■ PROVIDED TEXT ■

***

# Outdoor growing can ditch weed be a problem?



## tanksta (Jun 4, 2007)

My question is one that I have been looking for an answer for a few weeks hopefully someone here knows or has a good Idea.  When growing outside there is obviously ditchweed around and some will be males.  How far can the pollen go and pollenate a female?  I will walk around and knock down as much of the ditchweed as I can but how far can the poleen fly.  I have alot of land and think it is impossible to kill all of the wild pot plants but can do a good job in a circle around my plants.  How far should I go in a circle though?  Hope someone understands what Im getting at.


----------



## 85cannabliss (Jun 4, 2007)

miles mate, it just takes the right wind and away it goes. dont have a deffinate distance, but i would say about 100 yards or so.


----------



## Firepower (Jun 4, 2007)

DUDE  you just mentioned one of my perfect dreams of me waking up with a bong in the middle of a field full of weed!!  WOW...  where do you live man?
i need to camp there one day.!!!


----------



## Kindbud (Jun 4, 2007)

lol their is alot of weed in my woods cuz its mine lmao


----------



## Firepower (Jun 5, 2007)

Seriously i honestly cant imagine a backyard where i could get lost in cornfield but with marijuana plants instead, OMG can you imagine the smell of that at sunrise?/   :fly: :fly::fly::fly::fly::fly:


----------



## 85cannabliss (Jun 5, 2007)

mmmmmmmmmmmmmmm, weed!


----------



## TheStickyIcky (Jun 5, 2007)

So theres just like weed growing everywhere? lol. Awesome.


----------



## 85cannabliss (Jun 5, 2007)

go out next year and cut all the males and you got yourself lots of sensi for free. thats what i would do. sounds like you could get alot of smokeoutta it


----------



## MergeLeft (Jun 5, 2007)

That's where I'm headed- to the land where mj grows free as ditchweed. lol, here somebody would pull it up bag it & sell it!:laugh:


----------



## Kindbud (Jun 5, 2007)

Firepower said:
			
		

> Seriously i honestly cant imagine a backyard where i could get lost in cornfield but with marijuana plants instead, OMG can you imagine the smell of that at sunrise?/ :fly: :fly::fly::fly::fly::fly:


 
lol i could have a corn feild full of plants i have the land but not the guts lol


----------



## tanksta (Jun 5, 2007)

Ok Im glad everyone has responded but this stuff I call ditchweed is called that for a reason.  It doesnt even compare to shwag.  It is bottom of the totempole of MJ.  It is basicly ****.  But it is still an MJ plant that can pollenate other female plants.  These are thick woods and I,d like to walk around as little as possible.  Just wanted to know if anyone actually knew how far pollen is capable of floating in the breeze.  Thanx


----------



## Kupunakane (Jun 6, 2007)

***

■ TASK INPUT ■
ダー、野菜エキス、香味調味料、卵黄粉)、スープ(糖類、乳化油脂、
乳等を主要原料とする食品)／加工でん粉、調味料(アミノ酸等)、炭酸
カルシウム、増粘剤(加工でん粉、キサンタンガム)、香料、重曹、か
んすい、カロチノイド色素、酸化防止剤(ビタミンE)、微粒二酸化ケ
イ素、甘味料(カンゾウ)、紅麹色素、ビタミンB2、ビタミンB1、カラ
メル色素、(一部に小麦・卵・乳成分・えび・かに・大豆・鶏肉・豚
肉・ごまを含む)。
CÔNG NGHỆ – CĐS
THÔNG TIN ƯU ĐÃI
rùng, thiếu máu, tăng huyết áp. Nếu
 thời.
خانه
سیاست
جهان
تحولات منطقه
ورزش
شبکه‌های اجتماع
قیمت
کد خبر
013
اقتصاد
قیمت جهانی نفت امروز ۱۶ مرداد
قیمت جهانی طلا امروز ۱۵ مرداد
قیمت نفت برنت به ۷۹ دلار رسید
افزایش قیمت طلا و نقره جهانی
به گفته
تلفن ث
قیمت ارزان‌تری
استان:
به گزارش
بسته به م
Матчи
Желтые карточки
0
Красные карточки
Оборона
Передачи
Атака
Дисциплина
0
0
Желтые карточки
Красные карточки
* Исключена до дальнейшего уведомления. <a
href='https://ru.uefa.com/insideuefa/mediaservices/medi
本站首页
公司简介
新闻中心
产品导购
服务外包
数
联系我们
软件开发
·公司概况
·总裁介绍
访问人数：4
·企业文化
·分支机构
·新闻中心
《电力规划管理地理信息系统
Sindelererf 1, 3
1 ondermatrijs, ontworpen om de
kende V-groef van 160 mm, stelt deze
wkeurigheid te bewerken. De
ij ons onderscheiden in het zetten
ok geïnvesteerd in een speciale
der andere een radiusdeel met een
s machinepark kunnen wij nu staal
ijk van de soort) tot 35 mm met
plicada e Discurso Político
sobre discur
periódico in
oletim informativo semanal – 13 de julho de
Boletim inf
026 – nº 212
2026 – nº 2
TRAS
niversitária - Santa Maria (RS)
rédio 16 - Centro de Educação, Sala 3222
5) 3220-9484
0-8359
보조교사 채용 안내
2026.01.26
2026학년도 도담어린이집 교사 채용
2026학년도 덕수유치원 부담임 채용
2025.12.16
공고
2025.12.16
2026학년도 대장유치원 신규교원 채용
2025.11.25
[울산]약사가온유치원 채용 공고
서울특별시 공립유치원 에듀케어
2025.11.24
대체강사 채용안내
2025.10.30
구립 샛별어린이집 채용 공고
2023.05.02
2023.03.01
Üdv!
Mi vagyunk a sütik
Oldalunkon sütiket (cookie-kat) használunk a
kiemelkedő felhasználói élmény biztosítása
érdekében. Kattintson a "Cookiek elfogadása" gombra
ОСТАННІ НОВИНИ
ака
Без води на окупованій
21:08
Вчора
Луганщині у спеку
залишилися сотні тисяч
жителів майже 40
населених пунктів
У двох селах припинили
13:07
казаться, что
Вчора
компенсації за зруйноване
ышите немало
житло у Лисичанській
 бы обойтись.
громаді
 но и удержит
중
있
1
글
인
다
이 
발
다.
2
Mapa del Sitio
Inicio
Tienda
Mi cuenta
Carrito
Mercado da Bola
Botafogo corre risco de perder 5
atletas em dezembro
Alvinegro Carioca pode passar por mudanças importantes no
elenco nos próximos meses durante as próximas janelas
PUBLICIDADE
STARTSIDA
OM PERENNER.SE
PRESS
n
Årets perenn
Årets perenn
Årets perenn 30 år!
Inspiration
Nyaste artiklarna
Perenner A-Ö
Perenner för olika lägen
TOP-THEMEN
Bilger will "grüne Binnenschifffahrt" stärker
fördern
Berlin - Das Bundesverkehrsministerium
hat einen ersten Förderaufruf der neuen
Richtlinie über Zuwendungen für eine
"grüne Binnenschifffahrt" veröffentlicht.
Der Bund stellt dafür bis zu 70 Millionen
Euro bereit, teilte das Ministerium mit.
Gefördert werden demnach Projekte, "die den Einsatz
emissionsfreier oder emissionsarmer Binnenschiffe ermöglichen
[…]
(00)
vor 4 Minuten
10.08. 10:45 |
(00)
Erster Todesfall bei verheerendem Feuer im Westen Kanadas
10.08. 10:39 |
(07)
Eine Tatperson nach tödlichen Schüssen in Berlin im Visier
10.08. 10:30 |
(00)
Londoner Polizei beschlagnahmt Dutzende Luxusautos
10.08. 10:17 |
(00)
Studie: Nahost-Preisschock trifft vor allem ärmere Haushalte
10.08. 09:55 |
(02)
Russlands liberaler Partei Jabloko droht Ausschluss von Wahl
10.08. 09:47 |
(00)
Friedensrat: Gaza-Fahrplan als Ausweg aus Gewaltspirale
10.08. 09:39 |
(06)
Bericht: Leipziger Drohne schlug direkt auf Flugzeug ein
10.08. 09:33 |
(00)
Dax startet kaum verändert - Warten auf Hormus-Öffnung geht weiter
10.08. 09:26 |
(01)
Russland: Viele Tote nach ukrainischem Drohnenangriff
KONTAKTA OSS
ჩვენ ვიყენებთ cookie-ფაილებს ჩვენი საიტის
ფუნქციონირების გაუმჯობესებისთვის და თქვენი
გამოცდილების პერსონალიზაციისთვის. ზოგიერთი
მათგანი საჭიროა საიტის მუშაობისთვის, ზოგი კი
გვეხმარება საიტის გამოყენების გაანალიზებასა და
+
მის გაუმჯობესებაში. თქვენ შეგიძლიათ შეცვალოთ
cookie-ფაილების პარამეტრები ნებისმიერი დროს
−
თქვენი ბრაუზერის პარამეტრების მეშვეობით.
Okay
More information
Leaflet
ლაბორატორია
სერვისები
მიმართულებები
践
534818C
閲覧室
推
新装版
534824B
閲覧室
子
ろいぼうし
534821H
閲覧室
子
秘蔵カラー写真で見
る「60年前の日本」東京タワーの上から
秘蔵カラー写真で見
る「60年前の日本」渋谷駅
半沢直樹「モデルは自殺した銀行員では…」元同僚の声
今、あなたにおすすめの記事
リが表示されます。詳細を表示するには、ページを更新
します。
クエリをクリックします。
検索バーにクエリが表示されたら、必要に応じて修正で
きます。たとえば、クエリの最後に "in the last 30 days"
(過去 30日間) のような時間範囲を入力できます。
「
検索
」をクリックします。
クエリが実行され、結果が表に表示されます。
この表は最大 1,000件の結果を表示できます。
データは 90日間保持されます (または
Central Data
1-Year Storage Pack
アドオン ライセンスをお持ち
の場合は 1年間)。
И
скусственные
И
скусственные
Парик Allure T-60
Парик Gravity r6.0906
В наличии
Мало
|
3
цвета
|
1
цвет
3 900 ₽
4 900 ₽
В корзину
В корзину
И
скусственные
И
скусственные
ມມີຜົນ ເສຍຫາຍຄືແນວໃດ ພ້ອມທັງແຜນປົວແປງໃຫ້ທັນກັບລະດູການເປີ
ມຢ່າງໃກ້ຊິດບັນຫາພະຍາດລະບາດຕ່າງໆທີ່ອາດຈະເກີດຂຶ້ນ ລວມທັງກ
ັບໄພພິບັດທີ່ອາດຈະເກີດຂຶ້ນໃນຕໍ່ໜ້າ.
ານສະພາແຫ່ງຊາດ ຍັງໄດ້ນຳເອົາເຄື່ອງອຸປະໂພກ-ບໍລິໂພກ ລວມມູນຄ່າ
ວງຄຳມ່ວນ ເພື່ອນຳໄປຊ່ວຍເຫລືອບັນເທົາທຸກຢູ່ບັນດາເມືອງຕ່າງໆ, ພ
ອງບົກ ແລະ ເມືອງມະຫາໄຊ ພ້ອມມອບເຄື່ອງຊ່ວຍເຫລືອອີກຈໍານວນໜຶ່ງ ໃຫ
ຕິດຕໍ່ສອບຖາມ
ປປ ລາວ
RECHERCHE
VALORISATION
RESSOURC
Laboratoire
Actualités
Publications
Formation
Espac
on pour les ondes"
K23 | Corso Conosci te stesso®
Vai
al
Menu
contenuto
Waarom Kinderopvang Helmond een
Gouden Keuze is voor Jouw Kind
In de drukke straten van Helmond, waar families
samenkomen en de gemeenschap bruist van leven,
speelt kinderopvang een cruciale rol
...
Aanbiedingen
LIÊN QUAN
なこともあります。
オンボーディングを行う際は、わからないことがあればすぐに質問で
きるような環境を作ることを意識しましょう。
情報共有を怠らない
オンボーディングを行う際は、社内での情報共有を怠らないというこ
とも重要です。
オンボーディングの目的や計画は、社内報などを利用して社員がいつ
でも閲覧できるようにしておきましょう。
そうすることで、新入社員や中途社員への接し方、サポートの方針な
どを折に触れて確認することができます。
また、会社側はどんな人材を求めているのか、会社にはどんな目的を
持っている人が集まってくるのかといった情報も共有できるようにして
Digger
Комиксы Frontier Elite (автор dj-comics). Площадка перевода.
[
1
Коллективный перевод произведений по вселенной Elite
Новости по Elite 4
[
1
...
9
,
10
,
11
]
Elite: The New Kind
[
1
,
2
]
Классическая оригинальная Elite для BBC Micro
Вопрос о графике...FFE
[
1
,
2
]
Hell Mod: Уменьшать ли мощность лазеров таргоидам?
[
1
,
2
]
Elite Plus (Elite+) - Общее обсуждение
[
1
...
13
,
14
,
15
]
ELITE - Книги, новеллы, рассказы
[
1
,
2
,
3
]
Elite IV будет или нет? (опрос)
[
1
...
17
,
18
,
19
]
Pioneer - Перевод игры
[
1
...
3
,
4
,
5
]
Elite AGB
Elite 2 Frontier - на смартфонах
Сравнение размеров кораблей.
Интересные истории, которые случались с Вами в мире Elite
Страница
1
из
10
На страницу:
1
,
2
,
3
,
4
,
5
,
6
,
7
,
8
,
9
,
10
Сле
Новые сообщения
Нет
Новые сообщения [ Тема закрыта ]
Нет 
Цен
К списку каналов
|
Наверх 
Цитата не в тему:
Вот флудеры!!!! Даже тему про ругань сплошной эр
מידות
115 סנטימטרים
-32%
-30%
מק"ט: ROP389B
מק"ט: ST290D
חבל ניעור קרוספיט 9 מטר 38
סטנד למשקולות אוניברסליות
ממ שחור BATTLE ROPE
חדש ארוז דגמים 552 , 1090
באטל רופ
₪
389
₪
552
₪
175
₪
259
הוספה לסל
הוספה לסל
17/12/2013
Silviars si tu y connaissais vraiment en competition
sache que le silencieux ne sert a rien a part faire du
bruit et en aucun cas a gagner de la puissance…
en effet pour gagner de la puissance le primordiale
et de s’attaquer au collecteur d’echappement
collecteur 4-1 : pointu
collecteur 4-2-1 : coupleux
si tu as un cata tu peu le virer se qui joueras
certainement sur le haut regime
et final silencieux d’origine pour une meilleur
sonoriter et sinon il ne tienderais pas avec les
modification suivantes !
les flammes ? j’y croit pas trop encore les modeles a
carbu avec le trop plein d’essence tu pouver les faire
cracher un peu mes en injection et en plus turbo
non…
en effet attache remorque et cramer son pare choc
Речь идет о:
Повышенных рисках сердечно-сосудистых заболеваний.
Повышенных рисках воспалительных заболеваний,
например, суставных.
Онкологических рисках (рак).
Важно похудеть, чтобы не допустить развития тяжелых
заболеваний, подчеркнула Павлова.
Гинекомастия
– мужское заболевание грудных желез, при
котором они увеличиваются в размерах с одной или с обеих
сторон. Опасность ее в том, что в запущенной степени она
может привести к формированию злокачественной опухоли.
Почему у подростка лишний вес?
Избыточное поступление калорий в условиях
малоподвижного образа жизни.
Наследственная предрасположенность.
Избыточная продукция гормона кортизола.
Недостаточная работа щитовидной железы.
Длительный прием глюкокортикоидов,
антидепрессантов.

***

■ TASKS TO CARRY OUT ■
• 1. Copy out the listing word for word, from its first line through the line that contains "залишилися сотні тисяч", including both of those lines.
• 2. Continue the forum thread on ditchweed pollen from the point where it stops.

■ YOUR RESPONSES ■
• 1.
ダー、野菜エキス、香味調味料、卵黄粉)、スープ(糖類、乳化油脂、
乳等を主要原料とする食品)／加工でん粉、調味料(アミノ酸等)、炭酸
カルシウム、増粘剤(加工でん粉、キサンタンガム)、香料、重曹、か
んすい、カロチノイド色素、酸化防止剤(ビタミンE)、微粒二酸化ケ
イ素、甘味料(カンゾウ)、紅麹色素、ビタミンB2、ビタミンB1、カラ
メル色素、(一部に小麦・卵・乳成分・えび・かに・大豆・鶏肉・豚
肉・ごまを含む)。
CÔNG NGHỆ – CĐS
THÔNG TIN ƯU ĐÃI
rùng, thiếu máu, tăng huyết áp. Nếu
 thời.
خانه
سیاست
جهان
تحولات منطقه
ورزش
شبکه‌های اجتماع
قیمت
کد خبر
013
اقتصاد
قیمت جهانی نفت امروز ۱۶ مرداد
قیمت جهانی طلا امروز ۱۵ مرداد
قیمت نفت برنت به ۷۹ دلار رسید
افزایش قیمت طلا و نقره جهانی
به گفته
تلفن ث
قیمت ارزان‌تری
استان:
به گزارش
بسته به م
Матчи
Желтые карточки
0
Красные карточки
Оборона
Передачи
Атака
Дисциплина
0
0
Желтые карточки
Красные карточки
* Исключена до дальнейшего уведомления. <a
href='https://ru.uefa.com/insideuefa/mediaservices/medi
本站首页
公司简介
新闻中心
产品导购
服务外包
数
联系我们
软件开发
·公司概况
·总裁介绍
访问人数：4
·企业文化
·分支机构
·新闻中心
《电力规划管理地理信息系统
Sindelererf 1, 3
1 ondermatrijs, ontworpen om de
kende V-groef van 160 mm, stelt deze
wkeurigheid te bewerken. De
ij ons onderscheiden in het zetten
ok geïnvesteerd in een speciale
der andere een radiusdeel met een
s machinepark kunnen wij nu staal
ijk van de soort) tot 35 mm met
plicada e Discurso Político
sobre discur
periódico in
oletim informativo semanal – 13 de julho de
Boletim inf
026 – nº 212
2026 – nº 2
TRAS
niversitária - Santa Maria (RS)
rédio 16 - Centro de Educação, Sala 3222
5) 3220-9484
0-8359
보조교사 채용 안내
2026.01.26
2026학년도 도담어린이집 교사 채용
2026학년도 덕수유치원 부담임 채용
2025.12.16
공고
2025.12.16
2026학년도 대장유치원 신규교원 채용
2025.11.25
[울산]약사가온유치원 채용 공고
서울특별시 공립유치원 에듀케어
2025.11.24
대체강사 채용안내
2025.10.30
구립 샛별어린이집 채용 공고
2023.05.02
2023.03.01
Üdv!
Mi vagyunk a sütik
Oldalunkon sütiket (cookie-kat) használunk a
kiemelkedő felhasználói élmény biztosítása
érdekében. Kattintson a "Cookiek elfogadása" gombra
ОСТАННІ НОВИНИ
ака
Без води на окупованій
21:08
Вчора
Луганщині у спеку
залишилися сотні тисяч

• 2.
We have always had it growing around in the fields, but it is more of the hemp variety, but the name ditch weed sounds perfectly discriptive to me. Also honey bees can polinate in a 5 to 10 mile circle, or in other words draw a straight line mentally to say the North of where your babies are, and that would be called the radial line, now at the far end of that line draw a circle going around you either clockwise or counter-clockwise untill you have gone full circle, that would be the circumference, and a large area right ? any outdoor males within that area can polinate just with the bees help so yeah, it can be problematic. Hope that didn't dampen yout spirits though.
smoke in peace
KingKahuuna


----------



## MergeLeft (Jun 6, 2007)

tanksta said:
			
		

> Ok Im glad everyone has responded but this stuff I call ditchweed is called that for a reason. It doesnt even compare to shwag. It is bottom of the totempole of MJ. It is basicly ****. But it is still an MJ plant that can pollenate other female plants. These are thick woods and I,d like to walk around as little as possible. Just wanted to know if anyone actually knew how far pollen is capable of floating in the breeze. Thanx


 
Sounds like the stuff we got when I was in high school 30 years ago.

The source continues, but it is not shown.